Following the recent violent protests, scores of people, mainly in the high-density suburbs, were victims of brutality by state security apparatus who used unimaginable force to thwart down demonstrators.

This resulted in Zimdancehall musicians Tocky Vibes and Guspy Warrior singing about the brutality and blasting the crackdown of "innocent ghetto youths".
In a number of countries, poems and music have been a tool of socio-economic change and promotion of peace.

"No artiste can retire from the arts. It is the height of naivety to suggest that a musician, poet, author, sculptor of whatever genre retires. Art is a vocation, it is not a profession. Freedom of speech and freedom after speech must be guaranteed. Artistes secure their immortality through works like Kudira Jecha. Long after the attack the song lives on — it may even outlive its creator. Such is the power of great art — check out the impact of Peter Tosh and Bob Marley long after their deaths," added Mzinyathi.

Renowned arts critic and guitarist Fred Zindi weighed in and said art was more powerful than politics.

"Music has got the power to bring together people from all walks of life without much effort. It is more powerful than politics and this is why politicians in Zimbabwe hold musical galas every year or use music in their political campaigns. Musicians in other countries have been known to change regimes," Zindi said.

"We all know how Bob Marley changed the face of Jamaica and influenced the rest of the world by simply singing political songs such as Redemption Song, Zimbabwe, Chant Down Babylon, Buffalo Soldier, Get Up Stand Up, Stand Up for Your Rights, Blackman Redemption and War, to mention only a few.
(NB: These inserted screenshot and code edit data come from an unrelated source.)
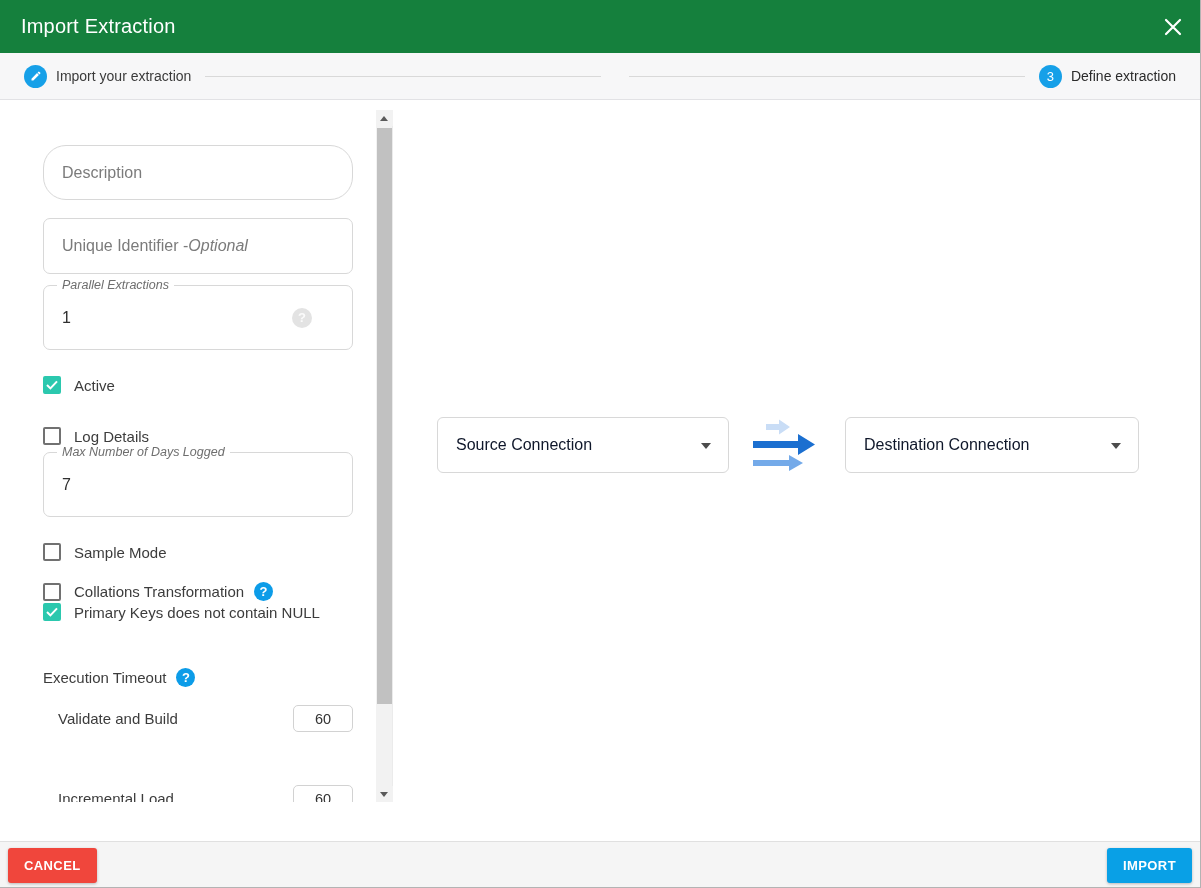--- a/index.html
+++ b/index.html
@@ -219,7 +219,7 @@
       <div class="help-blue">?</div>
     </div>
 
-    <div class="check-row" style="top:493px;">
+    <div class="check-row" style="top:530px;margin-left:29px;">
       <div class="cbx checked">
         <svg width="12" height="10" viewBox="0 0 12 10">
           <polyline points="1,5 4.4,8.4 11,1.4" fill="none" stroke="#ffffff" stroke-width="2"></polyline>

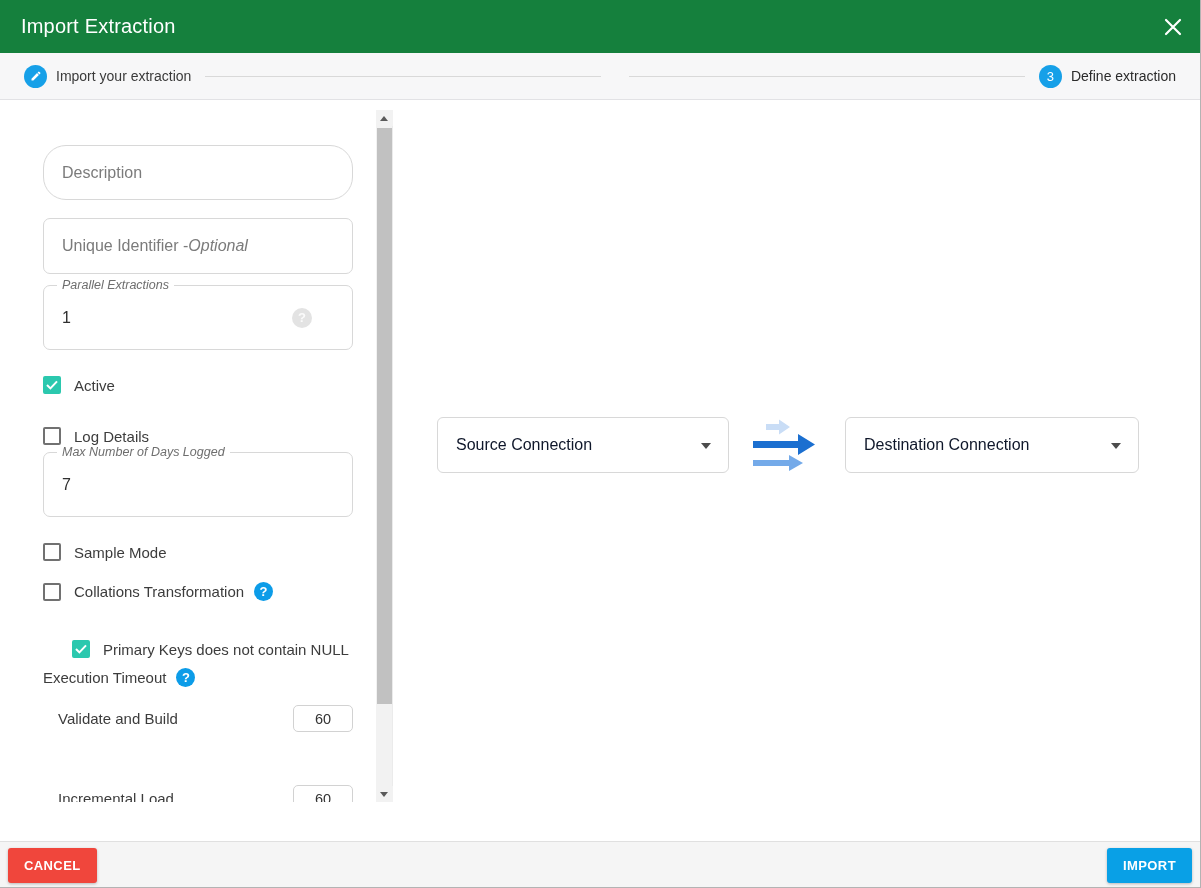--- a/index.html
+++ b/index.html
@@ -81,7 +81,7 @@
   .timeout-row { position:absolute; left:43px; width:310px; height:28px; }
   .timeout-label { position:absolute; left:15px; top:0; line-height:27px; font-size:15px; color:#3c3c3c; }
   .timeout-input {
-    position:absolute; left:250px; top:0; width:60px; height:27px;
+    position:absolute; left:250px; top:13px; width:60px; height:27px;
     border:1px solid #d2d2d2; border-radius:5px; text-align:center;
     font-family:"Liberation Sans",sans-serif; font-size:14.5px; color:#333; outline:none; background:#fff;
   }

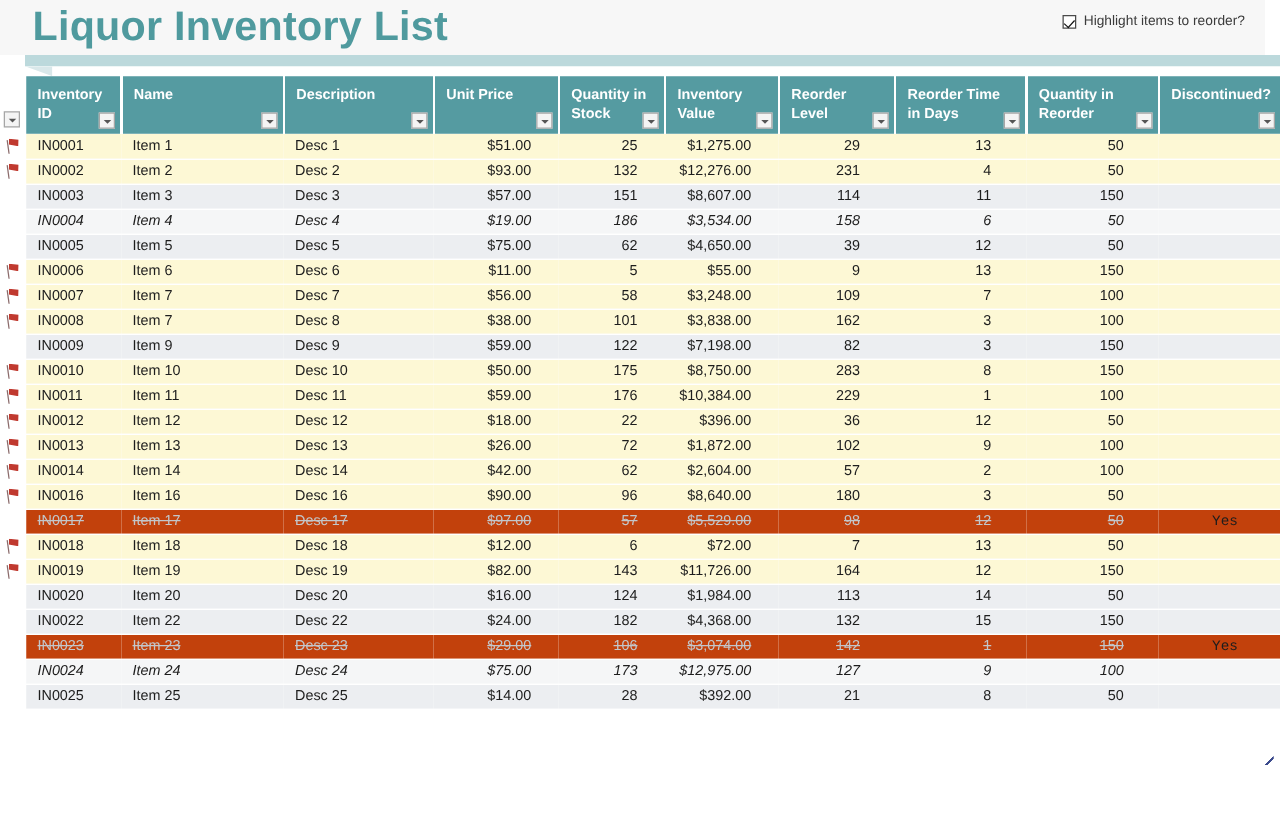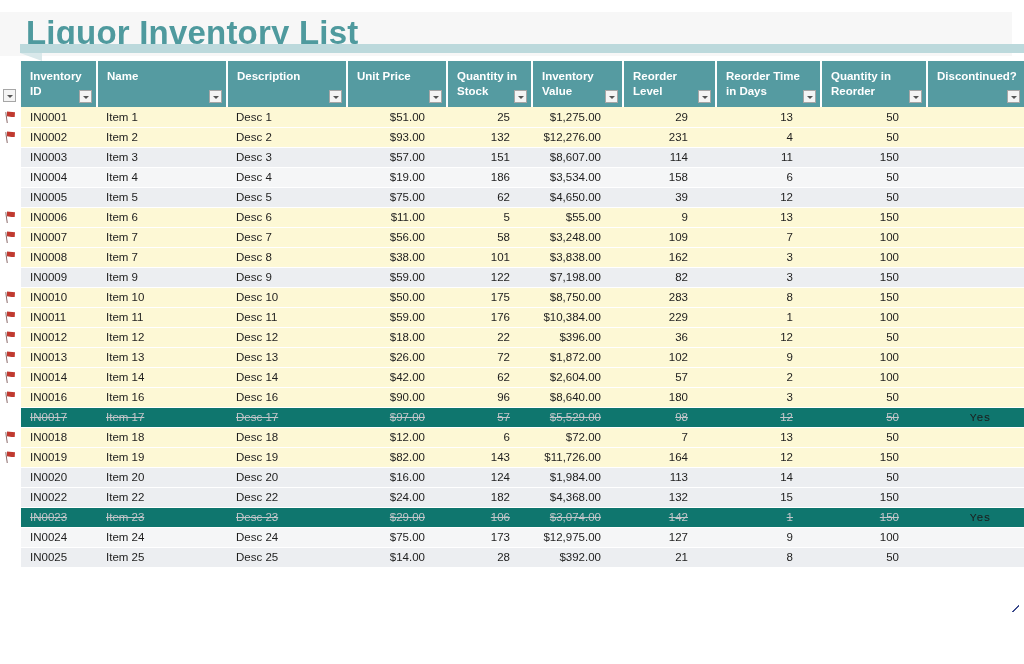--- a/index.html
+++ b/index.html
@@ -19,7 +19,7 @@
   
   #title-band {
     position: absolute;
-    left: 0; top: 12px;
+    left: 0; top: 0;
     width: 1012px;
     height: 44px;
     background: #f7f7f7;

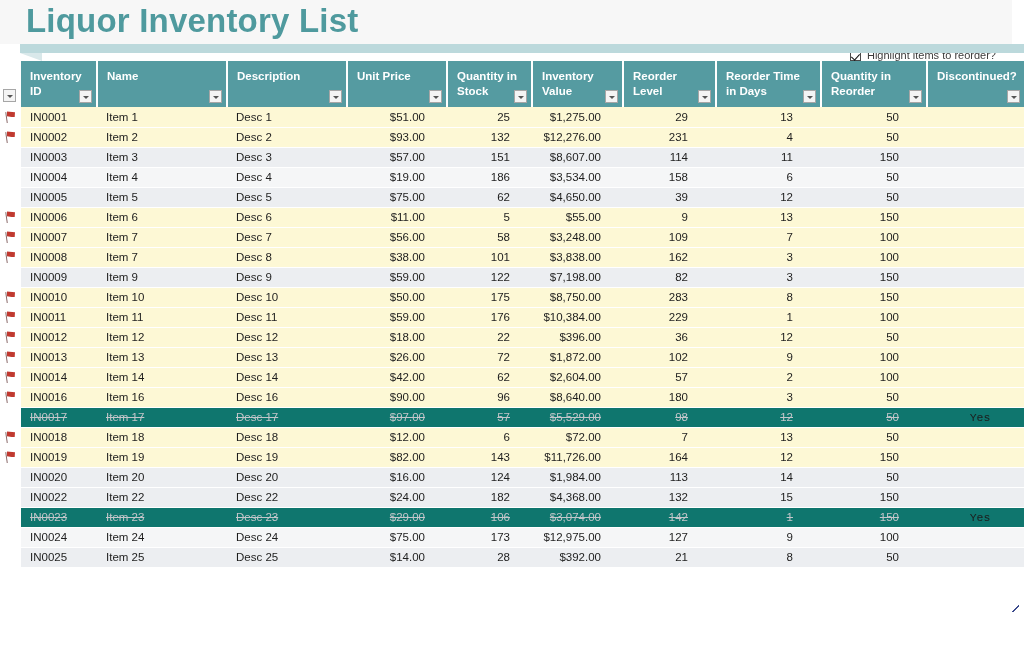--- a/index.html
+++ b/index.html
@@ -43,7 +43,6 @@
     gap: 6px;
     font-size: 11px;
     color: #3b3b3b;
-    margin-top: 38px;
   }
   #reorder-checkbox {
     width: 11px;

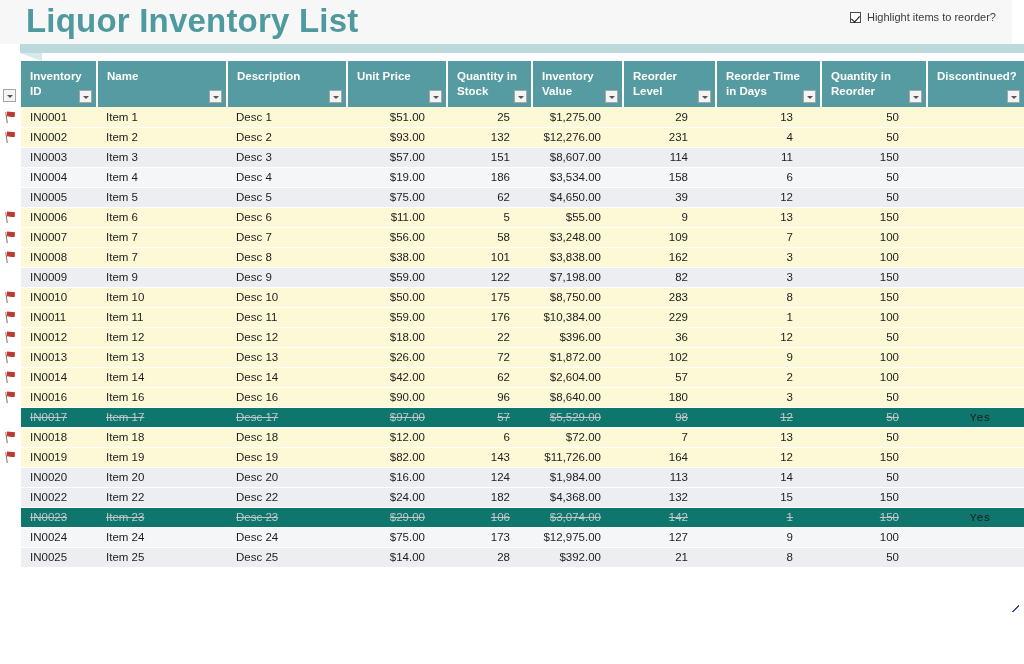--- a/index.html
+++ b/index.html
@@ -176,7 +176,7 @@
 
   tr.band-yellow td { background: #fdf8d5; }
   tr.band-gray   td { background: #eceef1; }
-  tr.band-white  td { background: #f5f6f7; }
+  tr.band-white  td { background: #f5f6f7; font-style: italic; }
 
   tr.discontinued td {
     color: #c3c6ca;

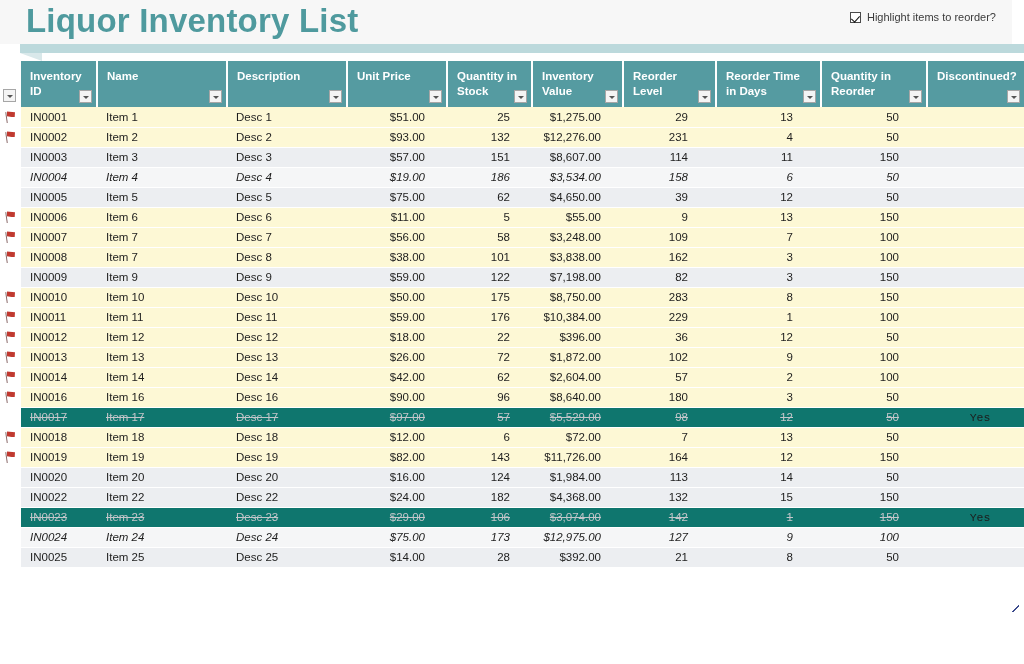--- a/index.html
+++ b/index.html
@@ -181,7 +181,7 @@
   tr.discontinued td {
     color: #c3c6ca;
     text-decoration: line-through;
-    background: #0f766e;
+    background: #c2410c;
   }
   tr.discontinued td.cell-disc {
     color: #1d1d1d;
We also know how Bob Marley brought together two rival politicians, Michael Manley and Edward Seaga, during his peace concert in Jamaica. That is the power of music. It can move governments," he said.

He added that, during Zimbabwe's struggle for independence, song and dance played an essential role of unifying the freedom fighters and the masses at the same time raising their morale through messages that defined the purpose of the armed struggle.

"In a bid to preserve the morale of freedom fighters in camps and the morale of the masses at home, song and dance was used to educate, inform and entertain. For instance, Comrade Chinx inspired the guerillas with songs like Maruza Imi and Vapambi vePfumi. Freedom fighters used music and dance at all-night gatherings called ‘mapungwe' to educate the masses (povo) about the objectives of the armed struggle.

"Within Zimbabwe, Thomas Mapfumo's-PFumvu Paruzevha, Gwindingwi Rine Shumba, Zimbabwe YeVatema, Pamuromo Chete, Chauya Chauya, Mamvemve and Hokoyo are examples of political songs that inspired the masses. Politicians are aware that such political songs can influence public thinking," added Zindi.

Popular Zora musician Leonard Zhakata's hit songs Mugove and Hondo were perceived to be anti-government and "a recipe for mass protests".

Meanwhile, after Guspy Warrior and Tocky Vibes latest releases dissing the soldiers over brutality, it could be a matter of time before they meet their own fate going by history. For now, politics has shattered the society's mirror.